Não existe dúvida que a tendência de desenvolvimento (do capitalismo no século XX – E. I.) é em direção a um único trust mundial absorvendo todos as empresas sem exceção e todos os estados sem exceção. Mas este desenvolvimento procede em tais circunstâncias, em tal passo, através de contradições, conflitos e convulsões – não somente econômico, mas também político, nacional etc. – que inevitavelmente o imperialismo explodirá e o capitalismo será transformado em seu oposto muito antes de um único trust mundial se materializar, antes do “ultraimperialismo”, amálgama a nível mundial de capitais financeiros nacionais tomarem lugar (Lenin, 1964a, p. 107)Referência 3.

Que características distinguem o pensamento teórico de Lenin do raciocínio abstrato de Kautsky? Primeiro de tudo, é concreticidade. E isso significa o seguinte. As construções teóricas de Kautsky levam em conta a prática do imperialismo, suas forças e representantes, os caminhos que esta prática irá tomar. Mas Kautsky ignora completamente “uma pequena coisa” como a atividade prática e a luta das massas oprimidas. Suas construções não as consideram.

Lenin não negou o fato de que o imperialismo se desenvolveu na direção que Kautsky discursou, que o desenvolvimento do capitalismo moderno de fato contém a possibilidade abstrata da “socialização” imperialista da economia mundial, mas ele resolutamente se contrapôs a esse esquema abstrato o princípio fundamental do marxismo revolucionário – a perspectiva da prática revolucionária das classes trabalhadoras. Este exemplo mostra claramente que somente esta perspectiva coincide com o ponto de vista concreto do desenvolvimento capitalista no imperialismo. E outra coisa se torna também aparente: o ponto de vista abstrato de Kautsky inevitavelmente leva a uma rejeição da dialética. Em nome de seu esquema teórico abstrato ele recusa ver o crescimento agudo da luta de classe. Mas o crescimento agudo do antagonismo de classe é precisamente a forma que toma a “socialização” capitalismo da economia mundial. Em Kautsky, esta “socialização” aparece como puramente um processo evolucionário de reconciliação das contradições de classe. A dialética materialista do marxismo é descartada em favor da ideia tipicamente hegeliana de reconciliação de opostos em nome dos objetos “mais altos”, acima das classes, da humanidade.

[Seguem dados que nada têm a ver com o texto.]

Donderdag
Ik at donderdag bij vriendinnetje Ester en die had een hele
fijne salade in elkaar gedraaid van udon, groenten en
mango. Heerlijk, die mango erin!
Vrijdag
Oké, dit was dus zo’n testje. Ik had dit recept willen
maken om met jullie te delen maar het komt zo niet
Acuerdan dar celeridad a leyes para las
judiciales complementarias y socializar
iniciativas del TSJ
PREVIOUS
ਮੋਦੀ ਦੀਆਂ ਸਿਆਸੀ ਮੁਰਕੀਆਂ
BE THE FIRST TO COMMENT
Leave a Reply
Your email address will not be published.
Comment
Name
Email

Na análise final, o esquema abstrato de Kautsky leva a uma concepção que é inteiramente falsa em seu conteúdo teórico, à apologia direta do imperialismo, a uma posição hostil ao socialismo existente. A concepção abstrata escolástica não-revolucionária da teoria do marxismo provou ser a ponte pela qual Kautsky inevitavelmente chegou à completa traição do marxismo, tanto em teoria quando na política.

A análise teórica concreta de Lenin do mesmo problema é bastante diferente. Seu ponto de partida é a perspectiva da prática revolucionária das classes trabalhadoras, das massas. Este princípio joga luz diretamente na dialética concreta, real, do verdadeiro processo em suas contradições e tensão. Também explica o fato de que a previsão teórica de Lenin se tornou verdade com literal acurácia dois anos depois: em 1917 o imperialismo mundial explodiu em seu elo mais fraco, e toda história subsequente tomou a forma de mais e mais elos no sistema mundial do imperialismo se rompendo.

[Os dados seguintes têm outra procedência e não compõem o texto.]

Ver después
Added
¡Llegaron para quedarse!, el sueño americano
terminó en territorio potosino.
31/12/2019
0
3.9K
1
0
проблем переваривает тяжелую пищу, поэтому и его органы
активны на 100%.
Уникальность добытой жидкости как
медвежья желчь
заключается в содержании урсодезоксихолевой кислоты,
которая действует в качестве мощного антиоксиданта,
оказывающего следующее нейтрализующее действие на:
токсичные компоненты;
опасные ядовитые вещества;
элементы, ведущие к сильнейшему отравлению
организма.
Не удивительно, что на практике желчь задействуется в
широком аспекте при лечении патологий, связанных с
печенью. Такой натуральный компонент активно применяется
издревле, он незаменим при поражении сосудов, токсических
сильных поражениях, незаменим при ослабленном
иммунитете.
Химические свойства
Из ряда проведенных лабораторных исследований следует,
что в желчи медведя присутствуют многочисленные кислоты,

A dialética da história é tal que, substituindo os elos fracos do sistema imperialista, elos de uma nova economia e sistema político surgem e ganham força dia a dia, os elos da comunidade dos países socialistas. Esta é a forma como o mundo moderno é transformado, em exata concordância com a previsão teórica concreta de Lenin, aquele grande mestre da dialética.

Aí está a lição para teóricos marxistas se esforçando para realçar em uma maneira científica as leis do desenvolvimento social e evoluir os conceitos teóricos deles.